Stream output is another useful new DirectX 10 feature supported in GeForce 8800 GPUs that enables data generated from geometry shaders (or vertex shaders if geometry shaders are not used) to be sent to memory buffers and subsequently forwarded back into the top of the GPU pipeline to be processed again. Allowing data to flow through the GPU this way allows for more complex geometry processing, advanced lighting calculations, and GPU-based physical simulations without heavily taxing the host CPU.
Shader model 4.0 also provides an increase in the resources allotted for shader programs. In previous versions of DirectX, developers had to manage relatively scarce register resources. DirectX 10, however, provides large increase in register resources. As you can see in the chart above, temporary registers are up from 32 to 4096, and constant registers up from 256 to 65,536 (sixteen constant buffers of 4096 registers). Textures, texture sizes, and the number of render targets has increased as well. The GeForce 8800 architecture can provide all of these DirectX 10 resources.
In prior versions of DirectX, pixel shaders lagged behind vertex shaders in the number of constant registers, available instructions, and instruction limits. Due to these limitations, developers looked at vertex and pixel shaders as separate entities. But with Shader model 4.0's unified instruction set with the same number of registers and inputs for both pixel and vertex shaders, all shaders will be able to tap into the entire resources of the GPU.
Workload with Discreet Pixel and Vertex Shaders
The GeForce 8800's unified architecture also results in a more efficient use of GPU resources. With the previous generation of GPUs that had discreet pixel and vertex shaders, there would almost always be idle hardware. If a scene was particularly pixel shader heavy, for example, the vertex shaders may have sat idle, and vice versa for the opposite scenario.

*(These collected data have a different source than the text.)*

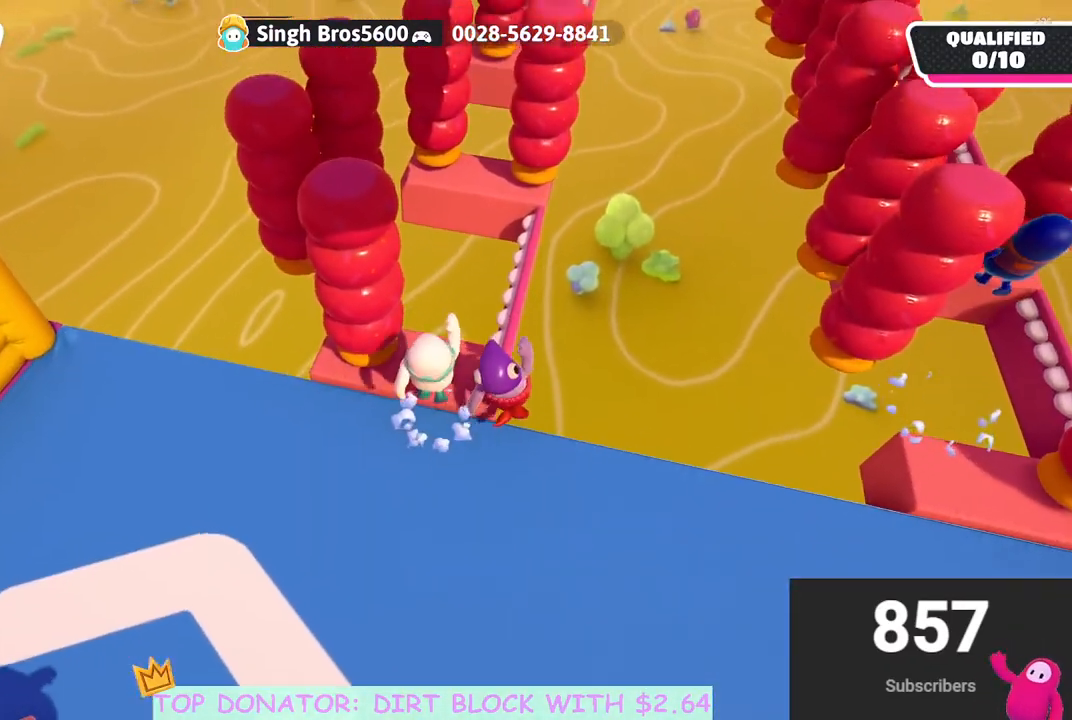
{"buttons": [], "left_stick": "up", "right_stick": "center", "events": [[67, "left_stick", "center"], [167, "left_stick", "up-right"], [233, "right_stick", "down-right"], [333, "right_stick", "center"], [350, "left_stick", "up"]]}
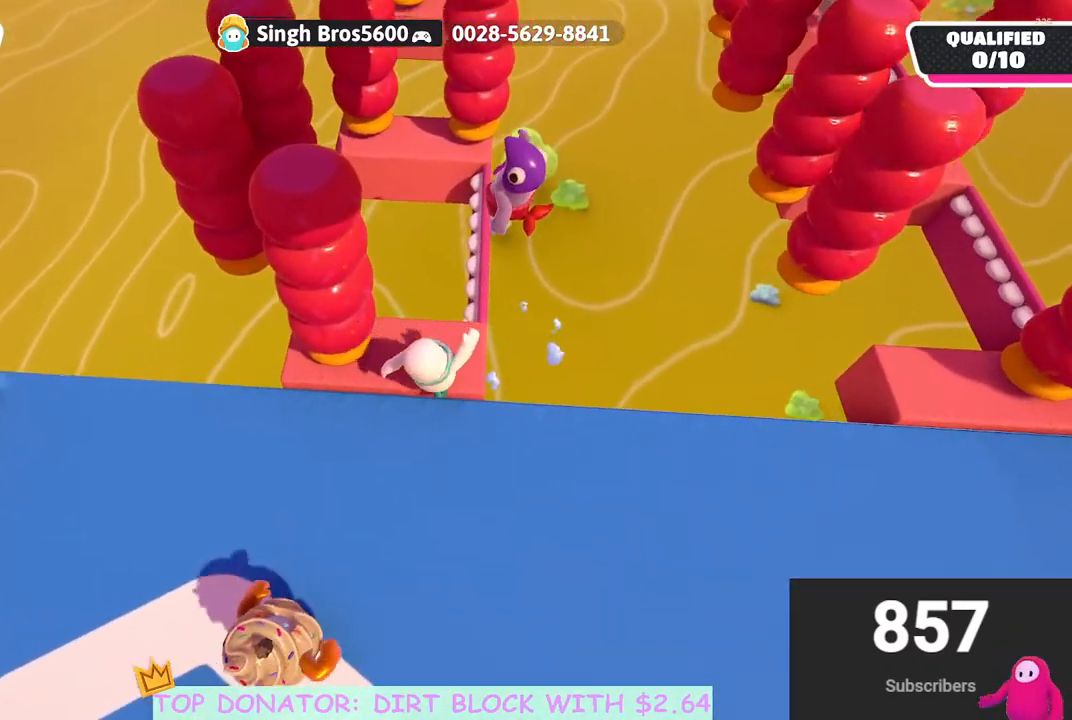
{"buttons": ["A"], "left_stick": "up", "right_stick": "center", "events": [[33, "right_stick", "down-left"], [150, "right_stick", "center"], [417, "A", "down"]]}
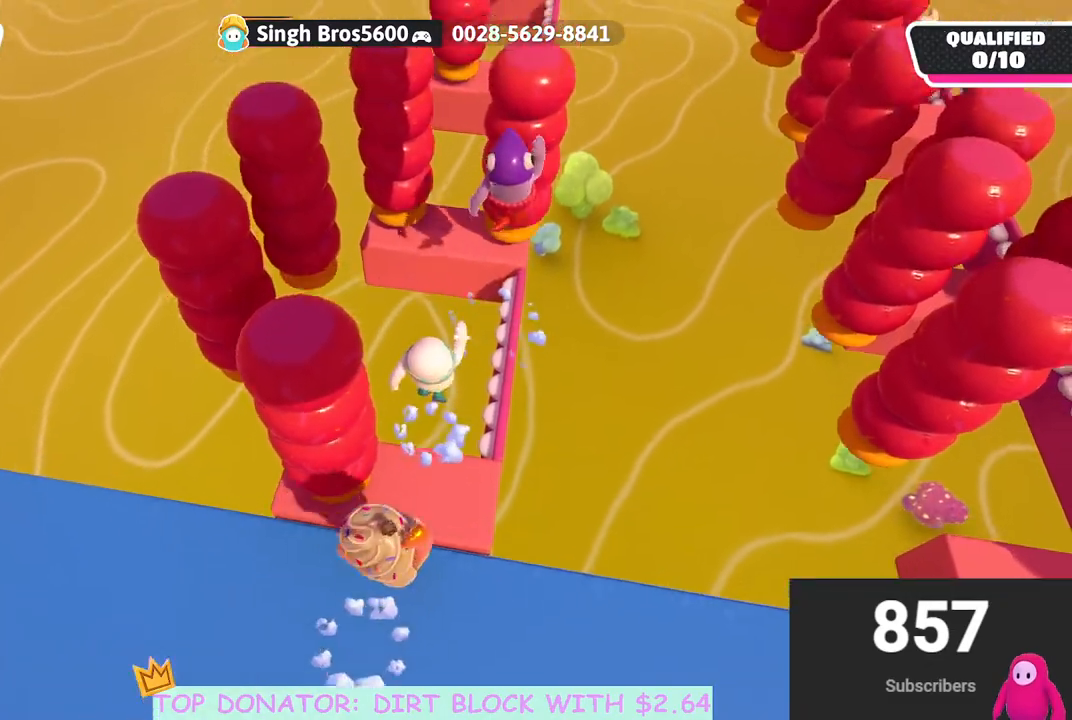
{"buttons": [], "left_stick": "right", "right_stick": "center", "events": [[83, "A", "up"], [283, "right_stick", "right"], [367, "right_stick", "center"], [450, "left_stick", "right"]]}
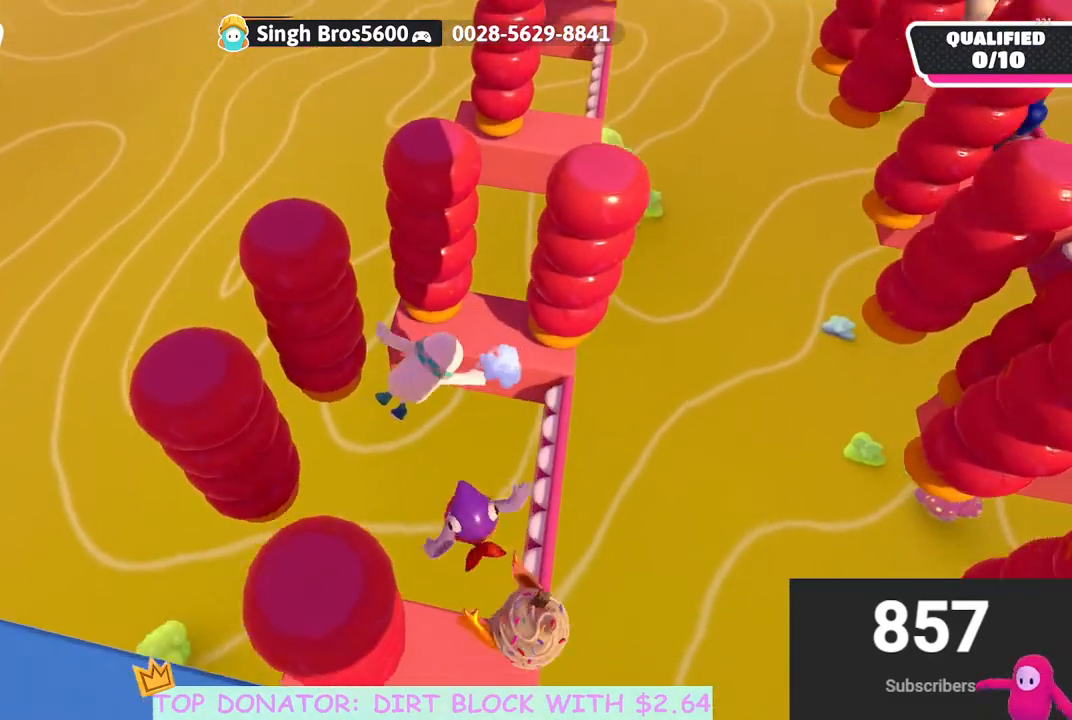
{"buttons": [], "left_stick": "center", "right_stick": "center", "events": [[100, "left_stick", "down-right"], [167, "right_stick", "right"], [250, "right_stick", "center"], [500, "left_stick", "center"]]}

Workload with Unified Shaders
But with a Unified shader architecture, because GPU resources can be allocated on the fly and dynamically load-balanced, major portions of the GPU won't sit idle waiting for a shift in the workload. At its most basic level, a unified shader architecture makes rendering more efficient.
New HDR Modes:
With DirectX 10, Microsoft will also introducing two new HDR formats which offer the same dynamic range as FP16 but require only half the storage. The first format, R11G11B10, is optimized for storing textures in floating-point format. It uses 11-bits for red and green, 10-bits for blue. The second floating point format is designed to be used as a render target. It uses a 5-bit shared exponent across all colors with 9-bits of mantissas for each component. These new formats will allow high-dynamic range rendering with less costly storage and bandwidth requirements. For the highest level of precision, DirectX 10 supports 32-bits of data per component. The Geforce 8800 series fully supports this feature, which can be used for anything from high-precision rendering to scientific computing applications.

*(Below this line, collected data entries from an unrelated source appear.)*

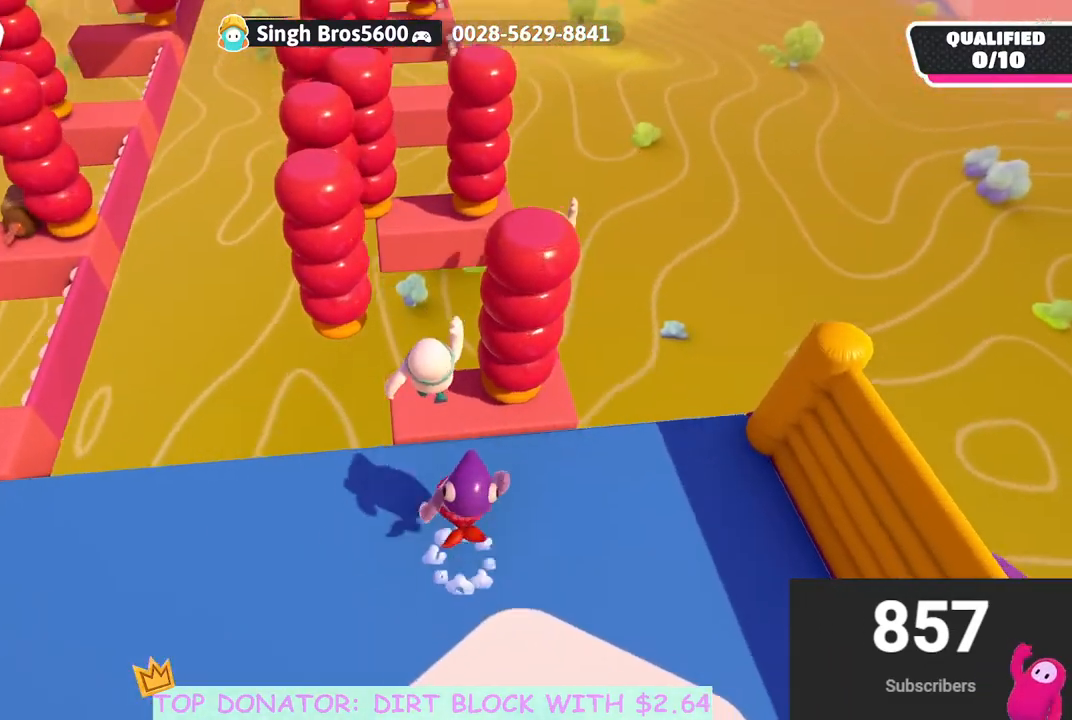
{"buttons": [], "left_stick": "up", "right_stick": "center", "events": [[100, "left_stick", "up"], [317, "A", "down"], [450, "A", "up"]]}
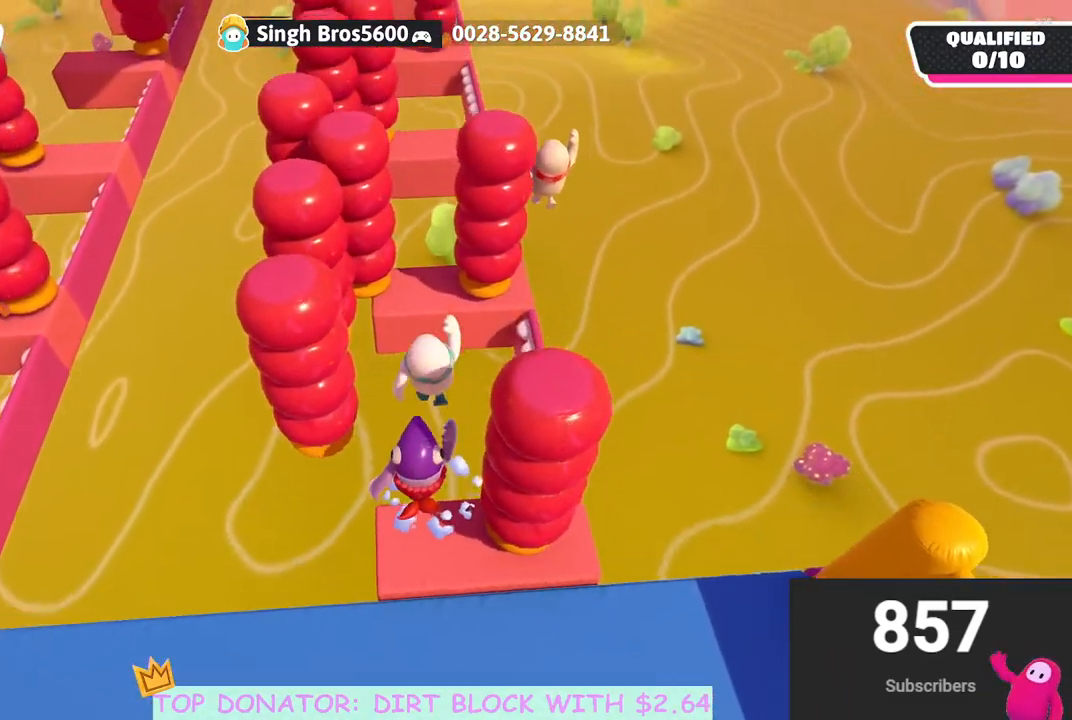
{"buttons": [], "left_stick": "up", "right_stick": "center", "events": [[183, "right_stick", "down-right"], [333, "right_stick", "center"]]}
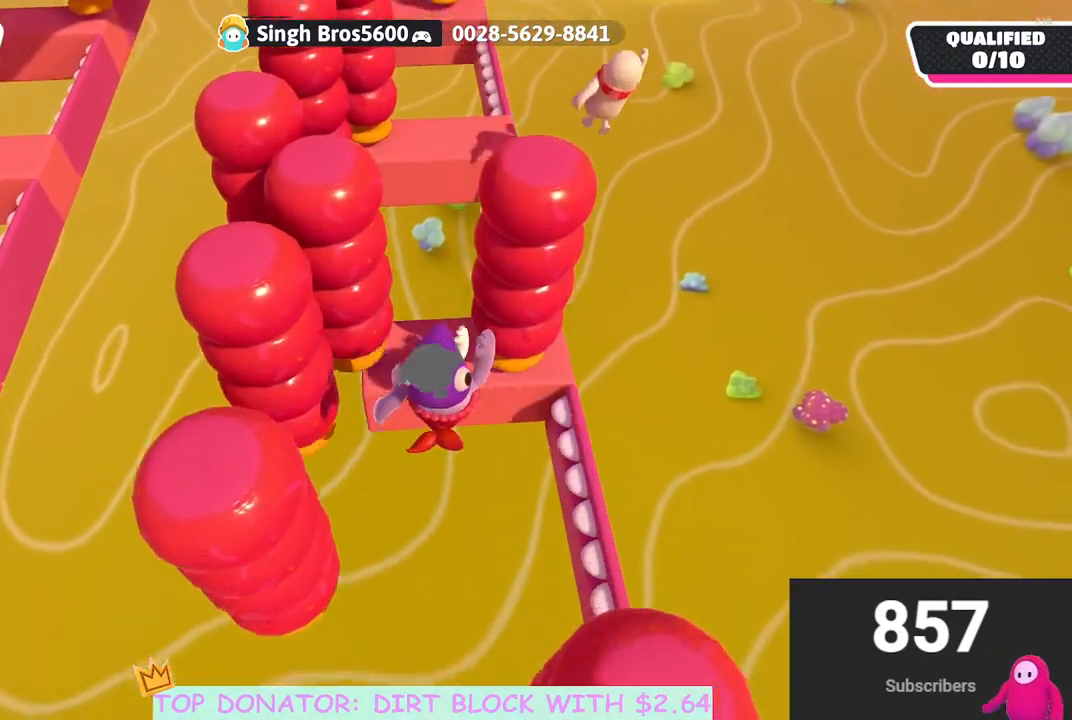
{"buttons": [], "left_stick": "up", "right_stick": "center", "events": [[233, "A", "down"], [383, "A", "up"]]}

DirectX 10 will also offer new instancing capabilities. With DirectX 9 instanced objects were basically copies of the original; they could not use different textures or shaders. But with DirectX 10 instanced objects no longer need to use the same textures. Due to the addition of texture arrays, each instanced object can now reference a unique texture by indexing into a texture array. Instanced objects can also use different shaders through the use of HSLS 10's support for switch statements. What this means is that a shader can be written that describes multiple different materials, and during rendering, each instanced object could have unique effects applied to it.